Kevin Streelman likened them to the greens at The Masters – although he later admitted he has yet to make a cut at Augusta and couldn’t be sure of how fast those greens can get.
Streelman was on fire early and opened up a four-shot lead before dropping shots at the ninth and tenth holes. His playing partners were struggling to stay under par for the tournament.
Jiminez tossed his ball away on the 10th hole when he found it unplayable and headed back to the tee. The Spaniard was bullish when an approach shot found the greenside bunker at the 13th hole, this time his sand wedge was briefly airborne.

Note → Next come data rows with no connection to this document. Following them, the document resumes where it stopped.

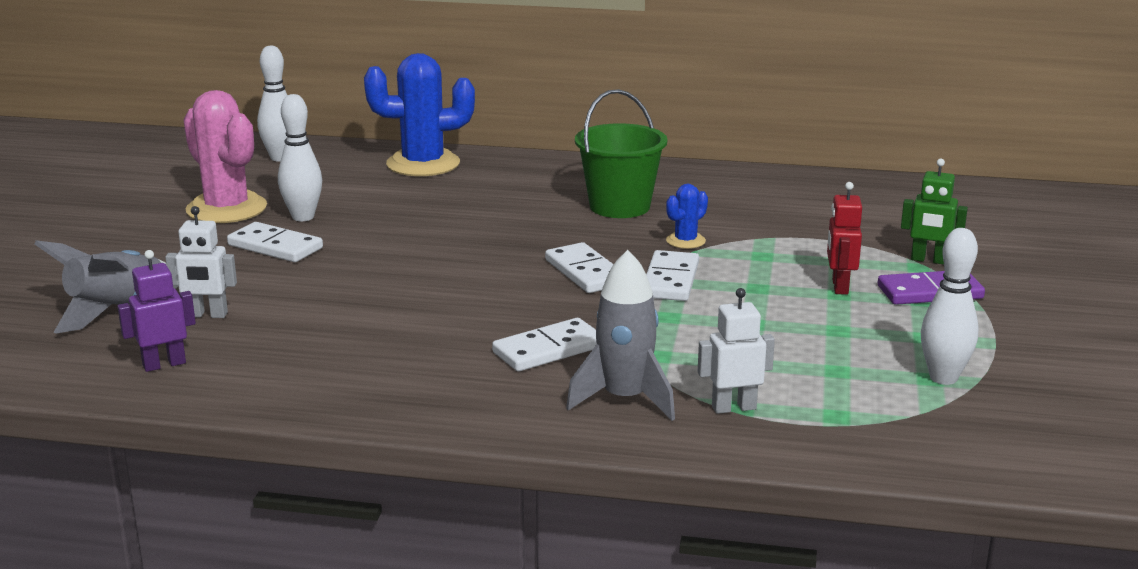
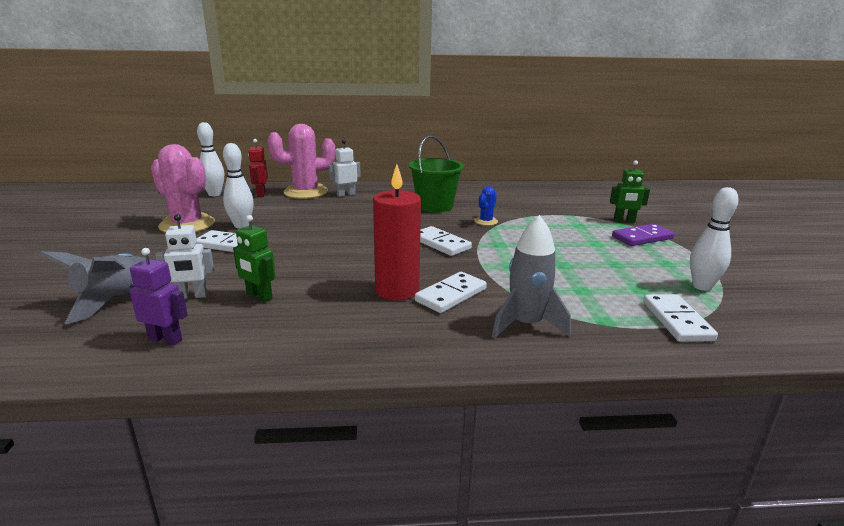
camera: 15 degrees left, 0 degrees up
(164, 364) = (165, 339): purple robot -> purple robot turned 60 degrees clockwise
(290, 325) = (259, 297): none -> green robot
(423, 164) = (306, 192): blue cactus -> pink cactus
(477, 335) = (397, 290): none -> red candle
(670, 280) = (494, 244): white domino -> white domino (677, 321)
(733, 407) = (600, 322): white robot -> white robot (346, 194)
(839, 287) = (592, 239): red robot -> red robot (261, 194)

Francesco Molinari was the highest-ranked player in the group (ranked 37th in the world) but was also frustrated on the greens.
Streelman stayed out of trouble for the majority of the second nine and made some great par-saving putts to stay in contention for the biggest victory of his career.
Without doubt the highlight of the day came when an insect or small spider decided to head down Miguel Jiminez’s short at the 16th green.
Struggling to find it, his caddie was called in to give him some advice. A fan yelled, “Don’t worry Miguel, redbacks are harmless!”.
I’m not sure The Mechanic is aware of the redback spider, he seemed to be quite composed during the search.
Thomas Bjorn backed up opening round 66, to take the lead late in the second round and ensured that Denmark is within range of catching the United States team over the weekend.
The Australian team find themselves eight shots behind the American team. Jason Day put together a solid 1-under par round and Adam Scott looked to have found his game again on the front nine. However, a poor bunker shot on the 11th hole resulted in a double-bogey.
Both players will need something special for Australia to break the long drought at the World Cup of Golf this weekend.
There is a great atmosphere out at Royal Melbourne this week. I urge all Melbourne golf fans to get out and check out some of the world’s best golfers. The weekend is going to get very interesting.